To earn trust, you need to proactively engage with the business. If procurement thinks legal is too slow, for example, set up a meeting, understand their priorities, and offer practical solutions. True collaboration means you won’t have to wonder whether your advice has been implemented – you’ll be at the decision-making table.
Finally, what if you don’t have leadership aspirations? Isn’t it enough just to be a good lawyer anymore?
It’s true that not everyone wants to lead a team. But there is a component of self-leadership required for any career progression, irrespective of seniority. Around 70 percent of lawyers report mental health issues at work, and burnout is a significant concern globally. I think the challenges don’t just come from giving legal advice. Stress and anxiety stem from a lack of collaboration, difficulty setting healthy boundaries, managing self-care, progressing careers in a way that matters, and creating purpose in their work.
That’s why I believe nurturing self-leadership skills as early as possible is crucial, no matter what your career aspirations are. This can look like learning self-care and effective communication – skills that many lawyers still find difficult.
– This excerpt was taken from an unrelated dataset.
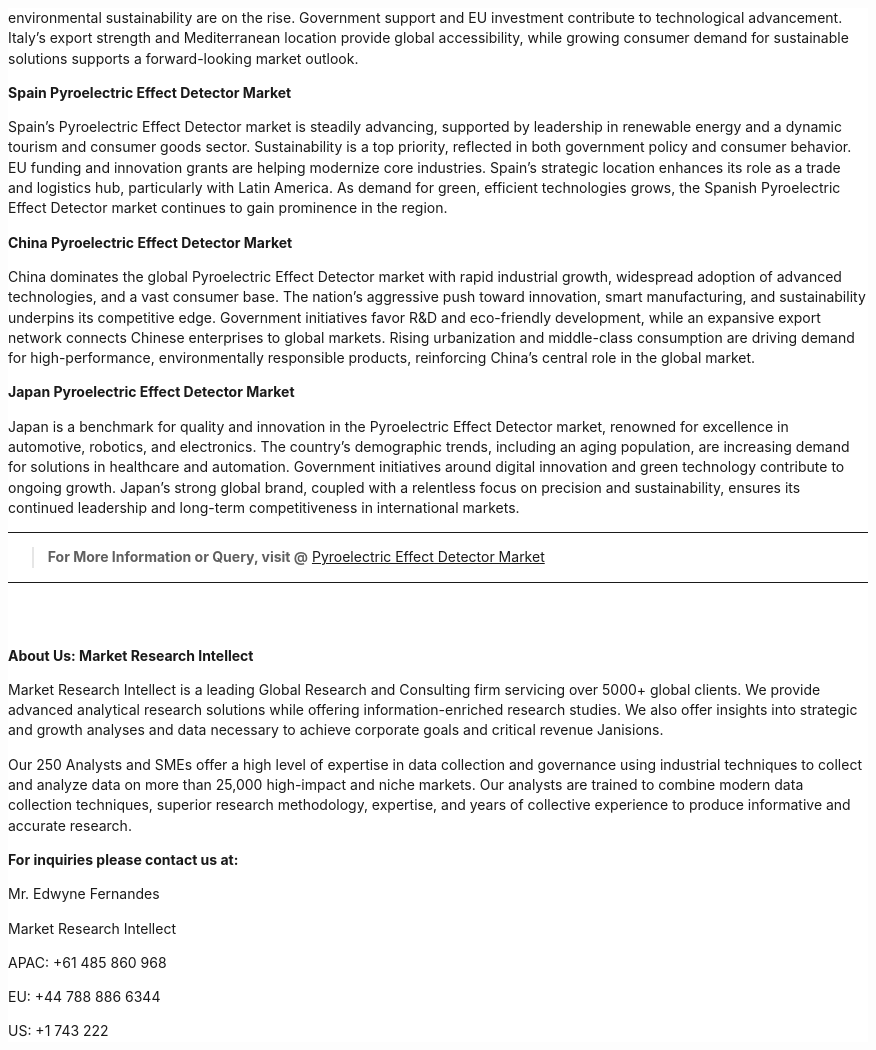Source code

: environmental sustainability are on the rise. Government support and EU investment contribute to technological advancement. Italy&rsquo;s export strength and Mediterranean location provide global accessibility, while growing consumer demand for sustainable solutions supports a forward-looking market outlook.</p><p class="" data-start="4424" data-end="4975"><strong data-start="4424" data-end="4445">Spain Pyroelectric Effect Detector Market</strong></p><p class="" data-start="4424" data-end="4975">Spain&rsquo;s Pyroelectric Effect Detector market is steadily advancing, supported by leadership in renewable energy and a dynamic tourism and consumer goods sector. Sustainability is a top priority, reflected in both government policy and consumer behavior. EU funding and innovation grants are helping modernize core industries. Spain&rsquo;s strategic location enhances its role as a trade and logistics hub, particularly with Latin America. As demand for green, efficient technologies grows, the Spanish Pyroelectric Effect Detector market continues to gain prominence in the region.</p><p class="" data-start="4977" data-end="5589"><strong data-start="4977" data-end="4998">China Pyroelectric Effect Detector Market</strong></p><p class="" data-start="4977" data-end="5589">China dominates the global Pyroelectric Effect Detector market with rapid industrial growth, widespread adoption of advanced technologies, and a vast consumer base. The nation&rsquo;s aggressive push toward innovation, smart manufacturing, and sustainability underpins its competitive edge. Government initiatives favor R&amp;D and eco-friendly development, while an expansive export network connects Chinese enterprises to global markets. Rising urbanization and middle-class consumption are driving demand for high-performance, environmentally responsible products, reinforcing China&rsquo;s central role in the global market.</p><p class="" data-start="5591" data-end="6162"><strong data-start="5591" data-end="5612">Japan Pyroelectric Effect Detector Market</strong></p><p class="" data-start="5591" data-end="6162">Japan is a benchmark for quality and innovation in the Pyroelectric Effect Detector market, renowned for excellence in automotive, robotics, and electronics. The country&rsquo;s demographic trends, including an aging population, are increasing demand for solutions in healthcare and automation. Government initiatives around digital innovation and green technology contribute to ongoing growth. Japan&rsquo;s strong global brand, coupled with a relentless focus on precision and sustainability, ensures its continued leadership and long-term competitiveness in international markets.</p><hr /><blockquote><p><span class="font-[700]"><strong>For More Information or Query, visit&nbsp;@</strong>&nbsp;</span><span class="font-[700]"><a href="https://www.marketresearchintellect.com/product/pyroelectric-effect-detector-market/?utm_source=Linkedin&utm_medium=017" target="_blank" data-tracking-control-name="article-ssr-frontend-pulse_little-text-block" data-tracking-will-navigate="" data-test-link="">Pyroelectric Effect Detector Market</a></span></p></blockquote><hr /><h3>&nbsp;</h3><p><strong><span class="font-[700]">About Us: Market Research Intellect</span></strong></p><p><span class="">Market Research Intellect is a leading Global Research and Consulting firm servicing over 5000+ global clients. We provide advanced analytical research solutions while offering information-enriched research studies.&nbsp;</span>We also offer insights into strategic and growth analyses and data necessary to achieve corporate goals and critical revenue Janisions.</p><p><span class="">Our 250 Analysts and SMEs offer a high level of expertise in data collection and governance using industrial techniques to collect and analyze data on more than 25,000 high-impact and niche markets. Our analysts are trained to combine modern data collection techniques, superior research methodology, expertise, and years of collective experience to produce informative and accurate research.</span></p><p><strong>For inquiries please contact us at:</strong></p><p>Mr. Edwyne Fernandes</p><p>Market Research Intellect</p><p>APAC: +61 485 860 968</p><p>EU: +44 788 886 6344</p><p>US: +1 743 222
How do you manage your workload? How do you communicate expectations across multiple reporting lines? Whether you’re managing yourself or a team of 200, investing in these skills will keep you on the right path to a gratifying professional life, and help you to avoid burnout.
And even if you currently don’t aspire to the senior roles that are being modelled around you, remember that the legal profession is changing fast. Many of my clients have ended up in positions they never knew existed. Others have created new roles around their ideas of career progression.
Where do you see yourself five or ten years down the line? Staying open-minded to more than one version of success is, in itself, a great sign of self-leadership!